Рассказы Эдуарда Кочергина в "Знамени" (Кочергин) - страница 8

Славу свою он приобрел не житейскими подвигами, а скорее безобразным, нелепым уродством, которое и описать-то трудно. Самым хитрым уродописцам такого не придумать — в голову не придет. Если снять с него рисунок на бумагу, то прокурор не поверит, что такая невидаль существует на земле.

Главная особенность Гошиного уродства — это несоразмерность всего, из чего он состоял. Правое плечо его было в два раза шире левого, отчего огромная косматая голова сдвигалась с оси тулова. Шея практически отсутствовала, а грудная клетка выворачивалась направо, и при сдвинутой голове казалось, что он горбун, но только “боковой”. Тулово взрослого человека стояло на малюсеньких колесообразных тонких ножках ребенка, которые завершались огромными ступнями. Голова его, покрытая неравномерной волосяной кустистостью и совсем не там, где положено, навсегда повернутая зачем-то направо, к широкому плечу, украшалась нахально торчащим из асимметричных скул носом Петрушки-Буратино. А в глубоких разновеликих глазных впадинах висели маленькие бусинки-глазки. Весь этот вид окантовывали безжалостно вывернутые наизнанку уши, а маленький, почти вертикальный ротик был кем-то сдвинут влево. В довершение ко всему разновеликие руки, короткая левая и волосатая правая, заканчивались крохотными ладошками с детскими пальчиками. И если подводить итог его описанию, то, пожалуй, он, Гоша, прав, обзывая себя “грехом человеческим”. Только дикая фантазия природы могла все это соединить вместе и выбросить в мир людей.

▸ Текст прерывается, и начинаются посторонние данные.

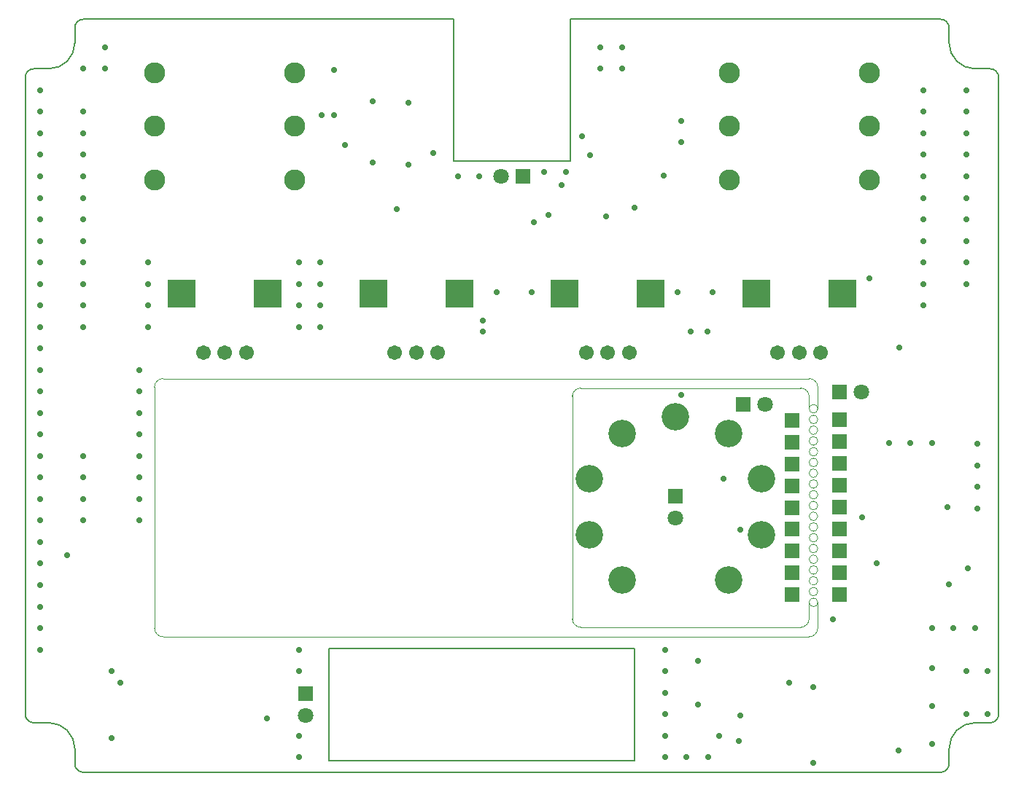
<source format=gbs>
G04*
G04 #@! TF.GenerationSoftware,Altium Limited,Altium Designer,24.0.1 (36)*
G04*
G04 Layer_Color=16711935*
%FSAX44Y44*%
%MOMM*%
G71*
G04*
G04 #@! TF.SameCoordinates,BC1AE164-091E-45D8-8033-5DBA2348E9FA*
G04*
G04*
G04 #@! TF.FilePolarity,Negative*
G04*
G01*
G75*
%ADD10C,0.2000*%
%ADD17C,0.1000*%
%ADD45C,1.8032*%
%ADD46R,1.8032X1.8032*%
%ADD47R,3.2032X3.2032*%
%ADD48C,1.7032*%
%ADD49C,2.4532*%
%ADD50R,1.8032X1.8032*%
%ADD51C,3.2032*%
%ADD52C,0.7032*%
D10*
X00855490Y00874477D02*
G03*
X00865490Y00864477I00010000J00000000D01*
G01*
X00912990Y00834487D02*
G03*
X00882990Y00864487I-00030000J00000000D01*
G01*
X00912981Y00816987D02*
G03*
X00922981Y00806987I00010000J00000000D01*
G01*
X01927990Y01654487D02*
G03*
X01957990Y01624487I00030000J00000000D01*
G01*
X01918000Y00806986D02*
G03*
X01928000Y00816987I00000000J00010000D01*
G01*
X00922981Y01681987D02*
G03*
X00912981Y01671987I00000000J-00010000D01*
G01*
X00865490Y01624496D02*
G03*
X00855490Y01614496I00000000J-00010000D01*
G01*
X01985491D02*
G03*
X01975491Y01624496I-00010000J00000000D01*
G01*
Y00864477D02*
G03*
X01985491Y00874477I00000000J00010000D01*
G01*
X01928000Y01671987D02*
G03*
X01918000Y01681987I-00010000J00000000D01*
G01*
X00882990Y01624487D02*
G03*
X00912990Y01654487I00000000J00030000D01*
G01*
X01957990Y00864487D02*
G03*
X01927990Y00834487I00000000J-00030000D01*
G01*
X01207790Y00820487D02*
X01433190Y00820487D01*
X01563190D01*
X01433190Y00950487D02*
X01563190D01*
X01207790Y00950487D02*
X01433190Y00950487D01*
X01563190Y00820487D02*
Y00950487D01*
X01207790Y00820487D02*
Y00950487D01*
X00865481Y00864487D02*
X00882990D01*
X00912990Y00816977D02*
Y00834487D01*
X01927990Y00816977D02*
Y00834487D01*
X01957990Y01624487D02*
X01975500D01*
X01487991Y01681987D02*
X01918000Y01681987D01*
X01927990Y01654487D02*
Y01671996D01*
X01352990Y01517487D02*
Y01669287D01*
X00912990Y01654487D02*
Y01671996D01*
X01957990Y00864487D02*
X01975500D01*
X00922981Y01681987D02*
X01352990D01*
X00922981Y00806987D02*
X01918000Y00806987D01*
X00855490Y00874477D02*
X00855490Y01614496D01*
X01352990Y01669287D02*
Y01681987D01*
X00865481Y01624487D02*
X00882990D01*
X01487991Y01517487D02*
Y01681987D01*
X01433190Y01517487D02*
X01487991D01*
X01352990D02*
X01433190D01*
X01985490Y00874477D02*
X01985490Y01614496D01*
D17*
X01015490Y01264477D02*
G03*
X01005490Y01254477I00000000J-00010000D01*
G01*
Y00974477D02*
G03*
X01015490Y00964477I00010000J00000000D01*
G01*
X01755490Y00975487D02*
G03*
X01765490Y00985487I00000000J00010000D01*
G01*
X01490491D02*
G03*
X01500491Y00975487I00010000J00000000D01*
G01*
Y01253487D02*
G03*
X01490491Y01243487I00000000J-00010000D01*
G01*
X01765490Y01243477D02*
G03*
X01755490Y01253477I-00010000J00000000D01*
G01*
X01775490Y01254477D02*
G03*
X01765490Y01264477I-00010000J00000000D01*
G01*
X01775490Y01004487D02*
G03*
X01775490Y01004487I-00005000J00000000D01*
G01*
Y01041987D02*
G03*
X01775490Y01041987I-00005000J00000000D01*
G01*
Y01029487D02*
G03*
X01775490Y01029487I-00005000J00000000D01*
G01*
Y01016987D02*
G03*
X01775490Y01016987I-00005000J00000000D01*
G01*
Y01079487D02*
G03*
X01775490Y01079487I-00005000J00000000D01*
G01*
Y01066987D02*
G03*
X01775490Y01066987I-00005000J00000000D01*
G01*
Y01054487D02*
G03*
X01775490Y01054487I-00005000J00000000D01*
G01*
Y01116987D02*
G03*
X01775490Y01116987I-00005000J00000000D01*
G01*
Y01104487D02*
G03*
X01775490Y01104487I-00005000J00000000D01*
G01*
Y01091987D02*
G03*
X01775490Y01091987I-00005000J00000000D01*
G01*
Y01129487D02*
G03*
X01775490Y01129487I-00005000J00000000D01*
G01*
Y01141987D02*
G03*
X01775490Y01141987I-00005000J00000000D01*
G01*
Y01154487D02*
G03*
X01775490Y01154487I-00005000J00000000D01*
G01*
Y01166987D02*
G03*
X01775490Y01166987I-00005000J00000000D01*
G01*
Y01179487D02*
G03*
X01775490Y01179487I-00005000J00000000D01*
G01*
Y01191987D02*
G03*
X01775490Y01191987I-00005000J00000000D01*
G01*
Y01204487D02*
G03*
X01775490Y01204487I-00005000J00000000D01*
G01*
Y01216987D02*
G03*
X01775490Y01216987I-00005000J00000000D01*
G01*
Y01229487D02*
G03*
X01775490Y01229487I-00005000J00000000D01*
G01*
X01765490Y00964477D02*
G03*
X01775490Y00974477I00000000J00010000D01*
G01*
X01005490D02*
Y01254477D01*
X01765490Y00985487D02*
Y01004487D01*
X01500491Y00975487D02*
X01755490Y00975487D01*
X01490491Y00983487D02*
Y01245487D01*
X01500491Y01253477D02*
X01755490Y01253477D01*
X01765490Y01229487D02*
Y01243477D01*
X01775490Y00974477D02*
Y01004487D01*
Y01228989D02*
Y01254477D01*
X01015490Y01264477D02*
X01765490Y01264477D01*
X01015490Y00964477D02*
X01765490Y00964477D01*
D45*
X01180740Y00872787D02*
D03*
X01407790Y01499487D02*
D03*
X01610490Y01102687D02*
D03*
X01713990Y01234487D02*
D03*
X01825890Y01248987D02*
D03*
D46*
X01180740Y00898187D02*
D03*
X01800490Y01191587D02*
D03*
Y01216987D02*
D03*
X01745990Y01013787D02*
D03*
Y01064587D02*
D03*
X01610490Y01128087D02*
D03*
X01745990Y01039187D02*
D03*
Y01139787D02*
D03*
Y01114387D02*
D03*
Y01089987D02*
D03*
X01800490Y01013787D02*
D03*
Y01064587D02*
D03*
Y01039187D02*
D03*
Y01089987D02*
D03*
Y01115387D02*
D03*
Y01140787D02*
D03*
Y01166187D02*
D03*
X01745990Y01215987D02*
D03*
Y01165187D02*
D03*
Y01190587D02*
D03*
D47*
X01259320Y01363487D02*
D03*
X01359320D02*
D03*
X01036990D02*
D03*
X01136990D02*
D03*
X01703990D02*
D03*
X01803990D02*
D03*
X01481660D02*
D03*
X01581660D02*
D03*
D48*
X01284320Y01294487D02*
D03*
X01334320D02*
D03*
X01309320D02*
D03*
X01061990D02*
D03*
X01111990D02*
D03*
X01086990D02*
D03*
X01728990D02*
D03*
X01778990D02*
D03*
X01753990D02*
D03*
X01506660D02*
D03*
X01556660D02*
D03*
X01531660D02*
D03*
D49*
X01005490Y01619987D02*
D03*
Y01557487D02*
D03*
Y01494987D02*
D03*
X01168490D02*
D03*
Y01557487D02*
D03*
Y01619987D02*
D03*
X01672490D02*
D03*
Y01557487D02*
D03*
Y01494987D02*
D03*
X01835490D02*
D03*
Y01557487D02*
D03*
Y01619987D02*
D03*
D50*
X01433190Y01499487D02*
D03*
X01688590Y01234487D02*
D03*
X01800490Y01248987D02*
D03*
D51*
X01548773Y01030440D02*
D03*
X01510629Y01082940D02*
D03*
Y01147833D02*
D03*
X01548773Y01200333D02*
D03*
X01610490Y01220387D02*
D03*
X01672208Y01200333D02*
D03*
X01710351Y01147833D02*
D03*
Y01082940D02*
D03*
X01672208Y01030440D02*
D03*
D52*
X01616990Y01245487D02*
D03*
X00987990Y01274487D02*
D03*
Y01249487D02*
D03*
Y01224487D02*
D03*
Y01199487D02*
D03*
Y01174487D02*
D03*
Y01149487D02*
D03*
Y01124487D02*
D03*
Y01099487D02*
D03*
X01442990Y01364487D02*
D03*
X01402990D02*
D03*
X01462990Y01454487D02*
D03*
X01457990Y01504487D02*
D03*
X01482990D02*
D03*
X01357640Y01499449D02*
D03*
X01382640D02*
D03*
X01616721Y01539135D02*
D03*
Y01564135D02*
D03*
X01960838Y01188681D02*
D03*
Y01163681D02*
D03*
Y01138681D02*
D03*
Y01113681D02*
D03*
X01925700Y01115276D02*
D03*
X01827002Y01102925D02*
D03*
X01843990Y01049487D02*
D03*
X01792990Y00984487D02*
D03*
X01907990Y00974487D02*
D03*
X01932990D02*
D03*
X01957990D02*
D03*
X01857990Y01189487D02*
D03*
X01882990D02*
D03*
X01907990D02*
D03*
X01386990Y01331737D02*
D03*
X01647807Y01319487D02*
D03*
X01612990Y01364487D02*
D03*
X01652990D02*
D03*
X01547990Y01624487D02*
D03*
Y01649487D02*
D03*
X01522990D02*
D03*
Y01624487D02*
D03*
X01197990Y01399487D02*
D03*
Y01374487D02*
D03*
Y01349487D02*
D03*
Y01324487D02*
D03*
X01172990Y01399487D02*
D03*
Y01374487D02*
D03*
Y01349487D02*
D03*
Y01324487D02*
D03*
X00997990Y01399487D02*
D03*
Y01374487D02*
D03*
Y01349487D02*
D03*
Y01324487D02*
D03*
X00947990Y01649487D02*
D03*
Y01624487D02*
D03*
X00922990D02*
D03*
Y01524487D02*
D03*
Y01549487D02*
D03*
Y01574487D02*
D03*
Y01424487D02*
D03*
Y01449487D02*
D03*
Y01474487D02*
D03*
Y01499487D02*
D03*
Y01324487D02*
D03*
Y01349487D02*
D03*
Y01374487D02*
D03*
Y01399487D02*
D03*
Y01099487D02*
D03*
Y01124487D02*
D03*
Y01149487D02*
D03*
Y01174487D02*
D03*
X00872990Y01599487D02*
D03*
Y01574487D02*
D03*
Y01549487D02*
D03*
Y01374487D02*
D03*
Y01399487D02*
D03*
Y01424487D02*
D03*
Y01449487D02*
D03*
Y01474487D02*
D03*
Y01499487D02*
D03*
Y01524487D02*
D03*
Y01349487D02*
D03*
Y01324487D02*
D03*
Y01299487D02*
D03*
Y01274487D02*
D03*
Y01249487D02*
D03*
Y01224487D02*
D03*
Y01199487D02*
D03*
Y01174487D02*
D03*
Y01149487D02*
D03*
Y01124487D02*
D03*
Y01099487D02*
D03*
Y01074487D02*
D03*
Y01049487D02*
D03*
Y01024487D02*
D03*
Y00999487D02*
D03*
Y00974487D02*
D03*
Y00949487D02*
D03*
X01172990D02*
D03*
Y00924487D02*
D03*
Y00824487D02*
D03*
Y00849487D02*
D03*
X01647990Y00824487D02*
D03*
X01622990D02*
D03*
X01597990D02*
D03*
Y00849487D02*
D03*
Y00874487D02*
D03*
Y00899487D02*
D03*
Y00924487D02*
D03*
Y00949487D02*
D03*
X01972990Y00874487D02*
D03*
Y00924487D02*
D03*
X01947990Y00874487D02*
D03*
Y00924487D02*
D03*
X01897990Y01349487D02*
D03*
Y01374487D02*
D03*
Y01399487D02*
D03*
Y01424487D02*
D03*
Y01449487D02*
D03*
Y01474487D02*
D03*
Y01499487D02*
D03*
Y01524487D02*
D03*
Y01549487D02*
D03*
Y01574487D02*
D03*
Y01599487D02*
D03*
X01947990Y01374487D02*
D03*
Y01399487D02*
D03*
Y01424487D02*
D03*
Y01449487D02*
D03*
Y01474487D02*
D03*
Y01499487D02*
D03*
Y01524487D02*
D03*
Y01549487D02*
D03*
Y01574487D02*
D03*
Y01599487D02*
D03*
X01685389Y01089221D02*
D03*
X01666240Y01147987D02*
D03*
X01286490Y01461487D02*
D03*
X01870240Y01300487D02*
D03*
X01835740Y01381237D02*
D03*
X01299990Y01513237D02*
D03*
Y01584987D02*
D03*
X01478240Y01488987D02*
D03*
X00965740Y00911237D02*
D03*
X01258490Y01515487D02*
D03*
X01258490Y01586987D02*
D03*
X01562740Y01463237D02*
D03*
X01529740Y01453237D02*
D03*
X01386990Y01319487D02*
D03*
X01628240Y01319487D02*
D03*
X01949990Y01043987D02*
D03*
X01927990Y01025487D02*
D03*
X01501990Y01546237D02*
D03*
X01199173Y01570737D02*
D03*
X01226990Y01535737D02*
D03*
X01328990Y01526237D02*
D03*
X01136240Y00869237D02*
D03*
X00955740Y00846737D02*
D03*
Y00924737D02*
D03*
X01446240Y01445987D02*
D03*
X01869240Y00832737D02*
D03*
X01660990Y00848937D02*
D03*
X01596990Y01500737D02*
D03*
X01510741Y01524237D02*
D03*
X00904240Y01059237D02*
D03*
X01213990Y01570737D02*
D03*
Y01623237D02*
D03*
X01683490Y00842987D02*
D03*
X01769990Y00906237D02*
D03*
X01741890Y00911437D02*
D03*
X01636091Y00886037D02*
D03*
X01685890Y00873337D02*
D03*
X01636091Y00936837D02*
D03*
X01769990Y00818237D02*
D03*
X01907990Y00840237D02*
D03*
Y00884237D02*
D03*
Y00928237D02*
D03*
M02*

</source>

Ходил уродец зимой и летом в буром хлопчатобумажном свитере и в душегрейке, сшитой из кусков старой овчины. Порты его волочились по земле и из-за косолапости ног морщились гармошкой. Зимою поверх этого он надевал наполовину окороченный козлиный дворницкий тулуп, сильно обрезанные валенки и, нахлобучив малахай, превращался в местное пугало.

Обитал Гоша в бывшем дровяном чулане площадью не более четырех квадратных метров, между первым и вторым этажами старого дома на 17-й линии Васильевского острова, недалеко от Смоленки. Стены дровяника, оклеенные питерскими газетами и линялыми страницами “Огонька”, завершались “бордюром” из фотографий каких-то знатных трудящихся и военных 30—40-х годов. С правой руки от двери к проходящему печному стояку прилеплена была кривая печурка, а вдоль стены — прямо от входа — громоздился продавленный кожаный диван, выброшенный кем-то по старости из “буржуйской” квартиры. Между диваном и стенкою втиснут был ватник — собственность ближайшей подруги хозяина, бело-рыжей лайки, суки по кличке Степа.